I could go on, but look: I’m not trying to dismiss industrial policy or XG. I’m just saying that I’m not (yet) convinced, and that the way to convince me is to advocate for industrial policy and XG, not against carbon pricing. Otherwise this all just devolves into a kind of “we can only make serious progress on climate change if” parlor game that is as destructive as it is beloved. (See for example the Naomi Klein-type progressives who claim that we can only make serious progress on climate change if we dismantle the white supremacist cisgender capitalist hetero-patriarchy, a belief they are betting the planet on, so far without much success.) In my view, all of these arguments fall short for the simple reason that nobody can say with mathematical certainty how to make progress on climate change. Everything is hard, and everybody working on climate change should repeat daily the famous quote from the screenwriter William Goldman about how to make a Hollywood blockbuster: “NOBODY KNOWS ANYTHING. Not one person in the entire [field] knows for a certainty what’s going to work. Every time out it’s a guess—and, if you’re lucky, an educated one.”

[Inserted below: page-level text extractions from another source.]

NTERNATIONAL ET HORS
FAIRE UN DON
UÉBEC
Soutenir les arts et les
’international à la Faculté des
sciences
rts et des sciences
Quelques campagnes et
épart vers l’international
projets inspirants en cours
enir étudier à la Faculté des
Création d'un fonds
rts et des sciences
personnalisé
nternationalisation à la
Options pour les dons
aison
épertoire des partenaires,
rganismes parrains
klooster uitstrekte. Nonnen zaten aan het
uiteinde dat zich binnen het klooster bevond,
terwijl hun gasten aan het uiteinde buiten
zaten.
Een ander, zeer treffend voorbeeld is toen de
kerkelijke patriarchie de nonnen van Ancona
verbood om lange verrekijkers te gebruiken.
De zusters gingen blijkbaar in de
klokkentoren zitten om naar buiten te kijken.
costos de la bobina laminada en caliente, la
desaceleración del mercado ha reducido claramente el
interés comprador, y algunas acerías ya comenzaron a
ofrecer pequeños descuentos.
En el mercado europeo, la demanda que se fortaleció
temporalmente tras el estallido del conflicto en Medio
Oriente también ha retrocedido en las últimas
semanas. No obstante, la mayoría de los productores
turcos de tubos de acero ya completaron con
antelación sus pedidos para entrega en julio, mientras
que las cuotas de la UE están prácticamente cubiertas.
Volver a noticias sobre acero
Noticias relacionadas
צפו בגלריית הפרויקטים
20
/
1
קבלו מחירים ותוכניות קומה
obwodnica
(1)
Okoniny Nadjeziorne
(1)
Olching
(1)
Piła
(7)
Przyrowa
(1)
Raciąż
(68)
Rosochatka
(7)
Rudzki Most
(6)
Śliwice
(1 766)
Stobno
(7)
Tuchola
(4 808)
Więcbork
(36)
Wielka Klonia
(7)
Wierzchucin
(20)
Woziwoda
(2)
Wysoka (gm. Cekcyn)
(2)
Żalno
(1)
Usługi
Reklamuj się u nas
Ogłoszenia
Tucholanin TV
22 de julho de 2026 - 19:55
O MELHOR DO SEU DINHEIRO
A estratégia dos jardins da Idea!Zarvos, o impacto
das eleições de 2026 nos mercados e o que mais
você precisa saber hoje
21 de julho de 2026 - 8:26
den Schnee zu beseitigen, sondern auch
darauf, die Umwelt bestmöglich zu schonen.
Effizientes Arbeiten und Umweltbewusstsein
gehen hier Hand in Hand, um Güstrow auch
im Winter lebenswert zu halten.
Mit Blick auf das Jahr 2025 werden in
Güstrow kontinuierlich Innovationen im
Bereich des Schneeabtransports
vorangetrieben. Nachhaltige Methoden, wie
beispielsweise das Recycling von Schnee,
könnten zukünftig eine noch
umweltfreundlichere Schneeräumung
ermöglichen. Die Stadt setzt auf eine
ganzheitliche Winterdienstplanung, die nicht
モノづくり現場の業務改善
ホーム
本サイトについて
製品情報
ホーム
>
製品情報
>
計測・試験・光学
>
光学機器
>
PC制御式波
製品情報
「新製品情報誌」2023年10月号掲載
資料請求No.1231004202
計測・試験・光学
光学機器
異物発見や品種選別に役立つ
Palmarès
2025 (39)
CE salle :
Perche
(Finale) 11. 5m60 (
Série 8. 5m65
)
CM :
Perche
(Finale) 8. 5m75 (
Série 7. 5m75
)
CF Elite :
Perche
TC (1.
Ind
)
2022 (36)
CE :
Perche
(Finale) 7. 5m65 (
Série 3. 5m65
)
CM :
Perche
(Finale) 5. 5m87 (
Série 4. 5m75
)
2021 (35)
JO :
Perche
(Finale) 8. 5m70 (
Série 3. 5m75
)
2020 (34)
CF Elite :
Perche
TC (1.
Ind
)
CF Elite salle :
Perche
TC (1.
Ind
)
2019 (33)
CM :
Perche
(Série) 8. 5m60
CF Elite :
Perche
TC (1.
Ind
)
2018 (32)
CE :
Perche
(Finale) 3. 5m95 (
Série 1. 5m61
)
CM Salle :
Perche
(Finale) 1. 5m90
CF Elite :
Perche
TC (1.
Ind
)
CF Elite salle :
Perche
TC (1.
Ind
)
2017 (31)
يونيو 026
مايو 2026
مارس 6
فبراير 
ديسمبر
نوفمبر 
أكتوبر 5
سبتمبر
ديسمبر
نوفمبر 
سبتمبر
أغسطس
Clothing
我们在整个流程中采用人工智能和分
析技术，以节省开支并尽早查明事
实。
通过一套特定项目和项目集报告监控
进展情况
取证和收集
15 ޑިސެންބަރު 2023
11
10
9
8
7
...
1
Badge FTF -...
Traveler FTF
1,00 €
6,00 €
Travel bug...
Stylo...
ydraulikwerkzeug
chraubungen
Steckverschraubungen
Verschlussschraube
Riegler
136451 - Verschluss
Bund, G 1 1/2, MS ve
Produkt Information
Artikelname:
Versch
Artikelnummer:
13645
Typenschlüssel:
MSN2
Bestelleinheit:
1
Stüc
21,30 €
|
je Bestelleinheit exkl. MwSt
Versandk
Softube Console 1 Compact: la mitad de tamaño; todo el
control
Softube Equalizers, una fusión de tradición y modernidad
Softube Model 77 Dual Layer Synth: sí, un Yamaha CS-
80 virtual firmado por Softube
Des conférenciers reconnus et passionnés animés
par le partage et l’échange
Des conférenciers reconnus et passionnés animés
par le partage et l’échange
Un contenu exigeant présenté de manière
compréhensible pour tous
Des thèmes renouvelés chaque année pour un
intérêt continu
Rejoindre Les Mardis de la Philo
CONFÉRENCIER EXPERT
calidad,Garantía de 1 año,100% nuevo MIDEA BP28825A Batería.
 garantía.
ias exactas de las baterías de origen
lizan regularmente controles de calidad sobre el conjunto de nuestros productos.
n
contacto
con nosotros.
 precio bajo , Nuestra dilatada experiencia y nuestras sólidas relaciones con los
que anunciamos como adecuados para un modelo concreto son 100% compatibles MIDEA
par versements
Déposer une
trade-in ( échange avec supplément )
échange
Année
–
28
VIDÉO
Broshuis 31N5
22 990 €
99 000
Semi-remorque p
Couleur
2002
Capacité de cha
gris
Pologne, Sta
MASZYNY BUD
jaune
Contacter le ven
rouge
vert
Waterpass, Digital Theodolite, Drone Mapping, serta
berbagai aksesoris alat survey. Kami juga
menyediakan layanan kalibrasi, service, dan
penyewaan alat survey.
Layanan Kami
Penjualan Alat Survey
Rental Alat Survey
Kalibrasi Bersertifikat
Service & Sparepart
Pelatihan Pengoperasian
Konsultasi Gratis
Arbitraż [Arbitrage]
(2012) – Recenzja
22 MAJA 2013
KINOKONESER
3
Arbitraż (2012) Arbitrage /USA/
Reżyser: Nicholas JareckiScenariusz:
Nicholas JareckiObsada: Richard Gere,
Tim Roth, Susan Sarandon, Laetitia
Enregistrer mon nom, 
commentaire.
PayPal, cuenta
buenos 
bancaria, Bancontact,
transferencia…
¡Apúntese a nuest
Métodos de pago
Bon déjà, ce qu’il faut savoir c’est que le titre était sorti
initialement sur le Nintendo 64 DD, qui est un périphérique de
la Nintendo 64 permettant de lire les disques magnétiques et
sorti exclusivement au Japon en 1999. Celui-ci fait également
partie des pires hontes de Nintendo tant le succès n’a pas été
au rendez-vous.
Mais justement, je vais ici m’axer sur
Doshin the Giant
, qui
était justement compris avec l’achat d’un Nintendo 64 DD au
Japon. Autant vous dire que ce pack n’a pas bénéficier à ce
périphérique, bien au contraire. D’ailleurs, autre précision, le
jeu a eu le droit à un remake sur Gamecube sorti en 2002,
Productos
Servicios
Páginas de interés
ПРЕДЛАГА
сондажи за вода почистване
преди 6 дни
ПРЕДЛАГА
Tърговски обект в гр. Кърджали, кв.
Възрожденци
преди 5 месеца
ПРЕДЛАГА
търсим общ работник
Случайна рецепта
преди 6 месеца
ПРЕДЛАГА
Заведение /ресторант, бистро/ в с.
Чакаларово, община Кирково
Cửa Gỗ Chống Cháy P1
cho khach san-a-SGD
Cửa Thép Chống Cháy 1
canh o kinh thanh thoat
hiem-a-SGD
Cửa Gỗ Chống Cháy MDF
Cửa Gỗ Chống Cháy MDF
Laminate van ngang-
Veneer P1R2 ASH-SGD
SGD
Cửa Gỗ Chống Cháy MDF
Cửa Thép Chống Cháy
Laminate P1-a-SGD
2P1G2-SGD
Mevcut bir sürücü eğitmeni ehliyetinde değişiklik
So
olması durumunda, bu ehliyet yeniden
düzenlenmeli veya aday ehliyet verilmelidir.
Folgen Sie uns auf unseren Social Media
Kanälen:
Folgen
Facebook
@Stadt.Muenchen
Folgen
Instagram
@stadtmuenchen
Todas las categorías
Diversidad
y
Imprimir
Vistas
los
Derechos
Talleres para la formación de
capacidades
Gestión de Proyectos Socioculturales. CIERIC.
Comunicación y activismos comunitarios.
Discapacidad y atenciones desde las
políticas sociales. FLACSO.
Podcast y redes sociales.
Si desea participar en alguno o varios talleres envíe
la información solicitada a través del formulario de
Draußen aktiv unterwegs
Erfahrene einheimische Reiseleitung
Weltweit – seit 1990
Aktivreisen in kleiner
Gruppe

There’s another quote that I think is relevant here, this one (via a review) from The Knowledge Machine, Michael Strevens’s philosophy-of-science book: “The single greatest obstacle to successful science is the difficulty of persuading brilliant minds to give up the intellectual pleasures of continual speculation and debate, theorizing and arguing, and to turn instead to a life consisting almost entirely of the production of experimental data.”
It seems to me that this “speculation and debate” is also the greatest obstacle to successful climate action, and that the solution is to actually try stuff and see whether we can find some things that work. My view is that the best place to try stuff is in the “laboratories of democracy”—the 50 U.S. states—and in that vein I’m working on an effort to put climate-related measures on the ballot in at least 7 states in 2024. (“Climate 24/7”, get it?) So my challenge to Cullenward and Victor—and to Jessica Green, Matto Mildenberger, Leah Stokes, and indeed to everyone reading this—is to come up with proposals that are politically plausible for one or more of the states that allow ballot measures: red states like South Dakota, Nebraska, and Arkansas, blue states like Washington, Oregon, and Massachusetts, purple states like Arizona, Colorado, and Michigan. I’ve got some ideas for all those states, and Yes they’re about carbon pricing. What have you got?